How to process each item in an ordered list with duplicates only once in Python?

Question 1

You could take the length of the set before and after the add(). If it didn't change, the format was already in the set.

seen = set()
for (value, fmt) in formats:
    l1 = len(seen)
    seen.add(fmt)
    if l1 != len(seen):
         process(value, fmt)

Your question presumes that the in test is a costly operation. This turns out not to be the case. Using len() can take more time, although both are quite fast;

In [4]: seen = set(range(10000))

In [5]: %timeit 5995 in seen
10000000 loops, best of 3: 122 ns per loop

In [6]: %timeit len(seen)
1000000 loops, best of 3: 167 ns per loop

(measured with CPython 2.7.3 on a 2.5 GHz Core Quad Q9300)

Question 2

I think your first approach is the best. Even the unique_everseen recipe from itertools recipes is using the same approach.

def unique_everseen(iterable, key=None):
    "List unique elements, preserving order.
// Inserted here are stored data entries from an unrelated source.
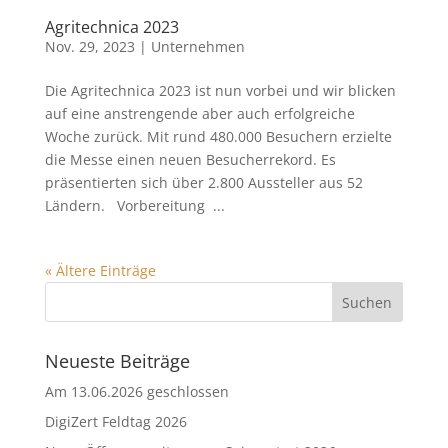
Agritechnica 2023
Nov. 29, 2023
|
Unternehmen
Die Agritechnica 2023 ist nun vorbei und wir blicken
auf eine anstrengende aber auch erfolgreiche
Woche zurück. Mit rund 480.000 Besuchern erzielte
die Messe einen neuen Besucherrekord. Es
präsentierten sich über 2.800 Aussteller aus 52
Ländern. Vorbereitung ...
« Ältere Einträge
Neueste Beiträge
Am 13.06.2026 geschlossen
DigiZert Feldtag 2026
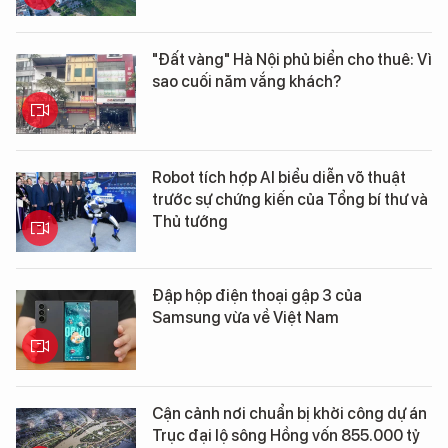
"Đất vàng" Hà Nội phủ biển cho thuê: Vì
sao cuối năm vắng khách?
Robot tích hợp AI biểu diễn võ thuật
trước sự chứng kiến của Tổng bí thư và
Thủ tướng
Đập hộp điện thoại gập 3 của
Samsung vừa về Việt Nam
Cận cảnh nơi chuẩn bị khởi công dự án
Trục đại lộ sông Hồng vốn 855.000 tỷ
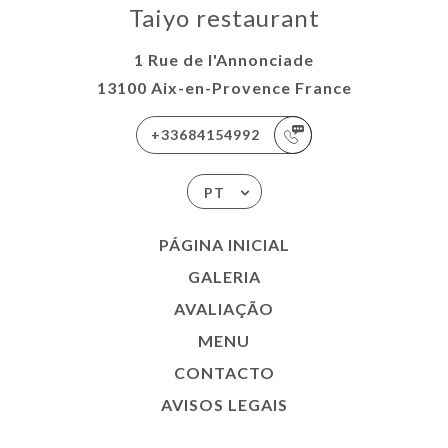
Taiyo restaurant
1 Rue de l'Annonciade
13100 Aix-en-Provence France
+33684154992
PT
PÁGINA INICIAL
GALERIA
AVALIAÇÃO
MENU
CONTACTO
AVISOS LEGAIS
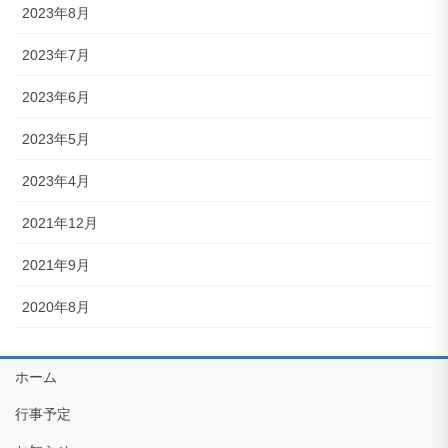
2023年8月
2023年7月
2023年6月
2023年5月
2023年4月
2021年12月
2021年9月
2020年8月
ホーム
行事予定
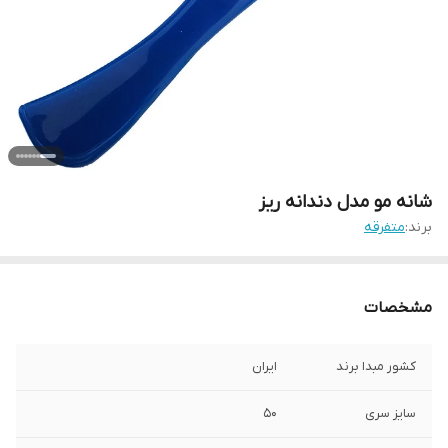
شانه مو مدل دندانه ریز
برند:
متفرقه
مشخصات
کشور مبدا برند
ایران
سایز سری
50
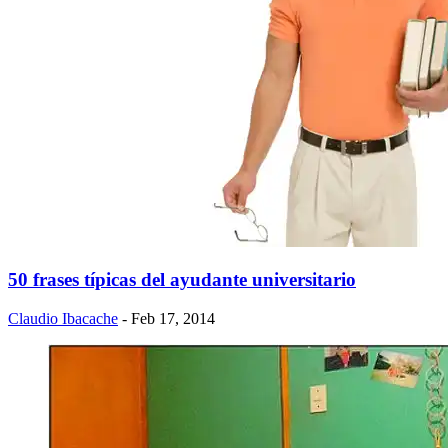
50 frases típicas del ayudante universitario
Claudio Ibacache
- Feb 17, 2014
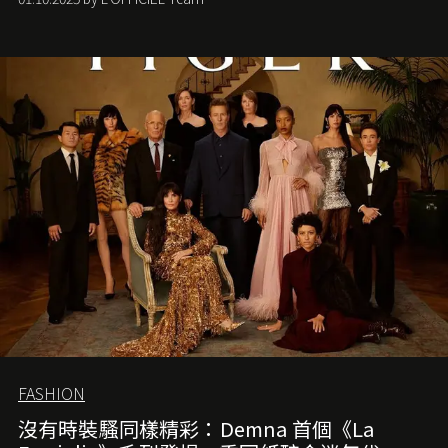
FASHION
沒有時裝騷同樣精彩：Demna 首個《La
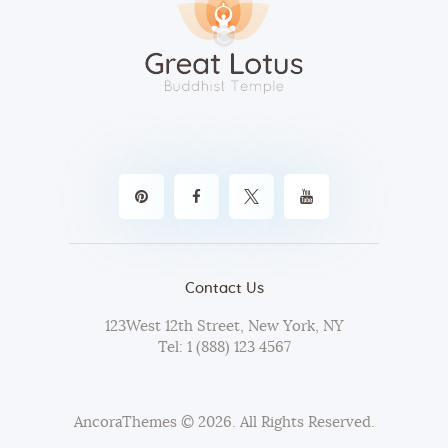
Contact Us
123West 12th Street, New York, NY
Tel:
1 (888) 123 4567
AncoraThemes
© 2026. All Rights Reserved.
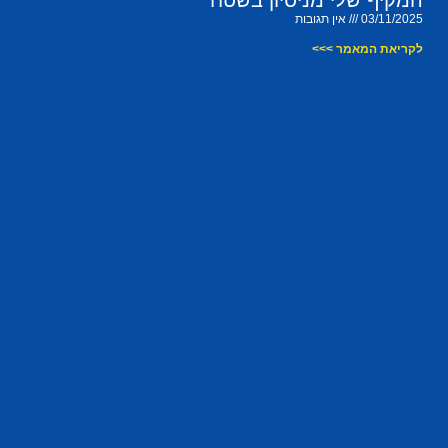
המקיף שלי מניסיון בשטח
03/11/2025
אין תגובות
לקריאת המאמר >>>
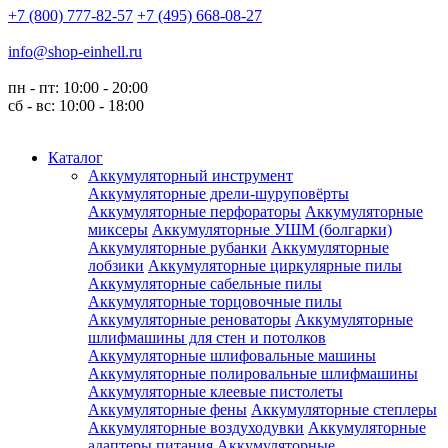
+7 (800) 777-82-57
+7 (495) 668-08-27
info@shop-einhell.ru
пн - пт: 10:00 - 20:00
сб - вс: 10:00 - 18:00
Каталог
Аккумуляторный инструмент
Аккумуляторные дрели-шуруповёрты
Аккумуляторные перфораторы
Аккумуляторные
миксеры
Аккумуляторные УШМ (болгарки)
Аккумуляторные рубанки
Аккумуляторные
лобзики
Аккумуляторные циркулярные пилы
Аккумуляторные сабельные пилы
Аккумуляторные торцовочные пилы
Аккумуляторные реноваторы
Аккумуляторные
шлифмашины для стен и потолков
Аккумуляторные шлифовальные машины
Аккумуляторные полировальные шлифмашины
Аккумуляторные клеевые пистолеты
Аккумуляторные фены
Аккумуляторные степлеры
Аккумуляторные воздуходувки
Аккумуляторные
адаптеры питания
Аккумуляторные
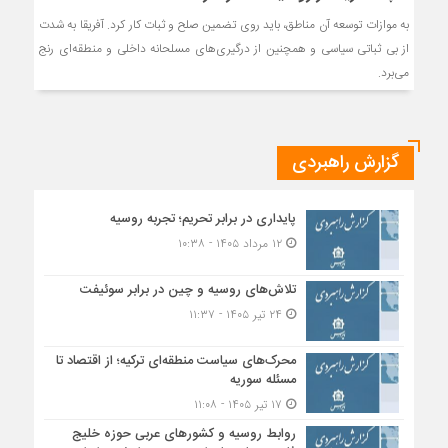
به موازات توسعه آن مناطق، باید روی تضمین صلح و ثبات کار کرد. آفریقا به شدت
از بی ثباتی سیاسی و همچنین از درگیری‌های مسلحانه داخلی و منطقه‌ای رنج
می‌برد.
گزارش راهبردی
پایداری در برابر تحریم؛ تجربه روسیه
۱۲ مرداد ۱۴۰۵ - ۱۰:۳۸
تلاش‌های روسیه و چین در برابر سوئیفت
۲۴ تیر ۱۴۰۵ - ۱۱:۳۷
محرک‌های سیاست منطقه‌‎ای ترکیه؛ از اقتصاد تا
مسئله سوریه
۱۷ تیر ۱۴۰۵ - ۱۱:۰۸
روابط روسیه و کشورهای عربی حوزه خلیج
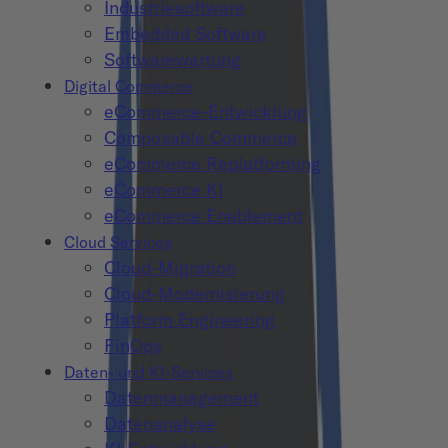
Industriesoftware
Embedded Software
Softwarewartung
Digital Commerce
eCommerce-Entwicklung
Composable Commerce
eCommerce Replatforming
eCommerce KI
eCommerce Enablement
Cloud Services
Cloud-Migration
Cloud-Modernisierung
Platform Engineering
FinOps
Daten- und KI-Services
Datenmanagement
Datenanalyse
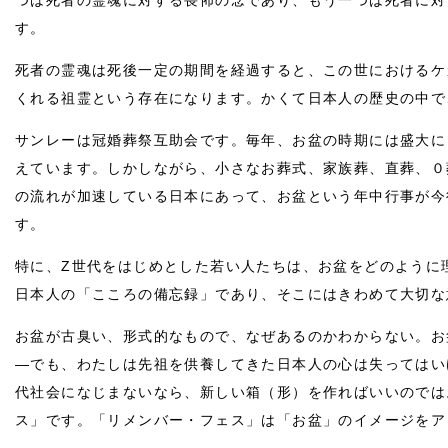
つは死者の霊魂に対する畏怖の念であり、もう一つは死者に対
す。
死者の霊魂は死後一定の期間を経過すると、この世におけるケ
くれる祖霊という存在になります。かくて日本人の歴史の中で
サンレーは冠婚葬祭互助会です。毎年、お盆の時期には盛大に
えています。しかしながら、小さなお葬式、家族葬、直葬、０
の流れが加速している日本にあって、お盆という年中行事が今
す。
特に、Z世代をはじめとした若い人たちは、お盆をどのように
日本人の「こころの備忘録」であり、そこにはきわめて大切な
お盆が古臭い、形式的なもので、なぜあるのかわからない。お
―でも、わたしは先祖を供養してきた日本人の心は失ってはい
代社会になじまないなら、新しい箱（形）を作ればいいのでは
ス」です。「リメンバー・フェス」は「お盆」のイメージをア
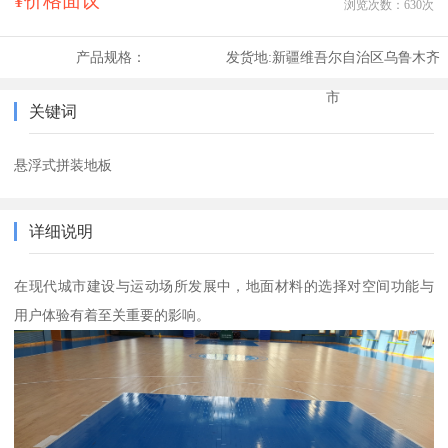
¥价格面议
浏览次数：
630
次
产品规格：
发货地:
新疆维吾尔自治区乌鲁木齐
市
关键词
悬浮式拼装地板
详细说明
在现代城市建设与运动场所发展中，地面材料的选择对空间功能与
用户体验有着至关重要的影响。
Remember all elements ever seen."
    # unique_everseen('AAAABBBCCDAABBB') --> A B C D
    # unique_everseen('ABBCcAD', str.lower) --> A B C D
    seen = set()
    seen_add = seen.add
    if key is None:
        for element in ifilterfalse(seen.__contains__, iterable):
            seen_add(element)
            yield element
    else:
        for element in iterable:
            k = key(element)
            if k not in seen:
                seen_add(k)
                yield element

Question 3

You have to use a set:

for (value, fmt) in set(formats):
   process(value, fmt)

Question 4

from ordereddict import OrderedDict
unique_formats = list(OrderedDict.fromkeys(format))
process(unique_formats)

This will preserve the order and remove duplicates

Question 5

You can use itertools.groupby to group by the second element of the pair, and then only consider the first value.

>>> from itertools import imap, groupby
>>> from operator import itemgetter
>>> formats = [(1, 'xxx'), (2, 'xxx'), (3, 'yyy'), (4, 'yyy')]
>>> for fmt, value in imap(lambda (x, y): (x, next(y)[0]), groupby(formats, itemgetter(1)):
...    print('%s: %s', fmt, value)
...
xxx: 1
yyy: 3

Question 6

If your list is in order, you can be sure that identical formats will be adjacent to each other. This means you don't need to use a set to keep track of past value. Just use a single variable to record the last format processed:

last = None
for (value, fmt) in formats:
    if fmt != last:
        last = fmt
        process(value, fmt)